The main reason is that alkali removal after pretreatment (such as bleaching and mercerizing) is not clean or uniform, resulting in alkali spots, so it is necessary to strengthen the process of alkali removal before treatment.

7 Softener stains-reasons

The film material is not good, there is a block of softener adhesive on the fabric; Too much foam after the film is melted. When the cloth is out of the cylinder, the cloth belt will be soiled with soft agent foam. The water quality is not good, the hardness is too high, the impurities in the water combine with the softener and agglutinate on the fabric. Cloth with anionic substances, in the soft processing, and cation softener combined into a stain, or cloth with alkali, so that the softener coagulate. The softener structure is different, some at higher temperatures cause the softener to change from emulsified state to slag adhered to the fabric. Tar-like softener and other substances from the tank fell down and stuck to the fabric.

8 Silicone oil stains-reasom

Cloth PH value does not reach neutral, especially with alkali, resulting in silicone oil demulsification floating oil. Treatment bath water quality is too poor. Hardness is too high, and silicone oil in >150PPM hardness of water is very easy to float oil.
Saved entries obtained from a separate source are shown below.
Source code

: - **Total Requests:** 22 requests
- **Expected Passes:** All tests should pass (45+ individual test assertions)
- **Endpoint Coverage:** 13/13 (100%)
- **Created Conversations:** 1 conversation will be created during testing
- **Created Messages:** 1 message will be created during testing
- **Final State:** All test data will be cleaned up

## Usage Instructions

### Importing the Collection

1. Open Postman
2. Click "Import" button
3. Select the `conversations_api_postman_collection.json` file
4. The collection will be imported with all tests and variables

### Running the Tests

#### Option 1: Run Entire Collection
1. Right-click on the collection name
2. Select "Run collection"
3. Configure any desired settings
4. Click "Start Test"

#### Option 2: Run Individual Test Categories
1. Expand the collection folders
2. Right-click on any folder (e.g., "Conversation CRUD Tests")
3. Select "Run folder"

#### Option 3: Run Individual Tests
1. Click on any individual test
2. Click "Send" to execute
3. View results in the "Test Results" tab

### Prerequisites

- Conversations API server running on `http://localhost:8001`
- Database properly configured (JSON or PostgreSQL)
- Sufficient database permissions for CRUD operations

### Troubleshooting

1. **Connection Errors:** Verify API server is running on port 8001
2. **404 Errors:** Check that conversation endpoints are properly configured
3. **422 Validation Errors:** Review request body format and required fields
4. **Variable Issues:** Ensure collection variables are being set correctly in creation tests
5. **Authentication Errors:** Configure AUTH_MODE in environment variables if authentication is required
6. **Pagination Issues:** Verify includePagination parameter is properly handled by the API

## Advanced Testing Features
The quality problems of silicone oil include poor emulsification (poor choice of emulsifier, poor emulsification process, too large emulsified particles, etc.), and poor shear resistance (mainly problems of silicone oil itself, such as quality of silicone oil, emulsification system, variety of silicone oil, synthesis technology of silicone oil, etc.).

9 Poor fuzz

Poor fluffing is closely related to the operation of the machine (such as tension control, roller speed). For fuzz, on the softening agent (commonly known as waxing), the control of the dynamic and static friction coefficient of the fabric is the key. f the softener is not used well, it will directly cause a poor fuzz, or even lead to a broken or width change.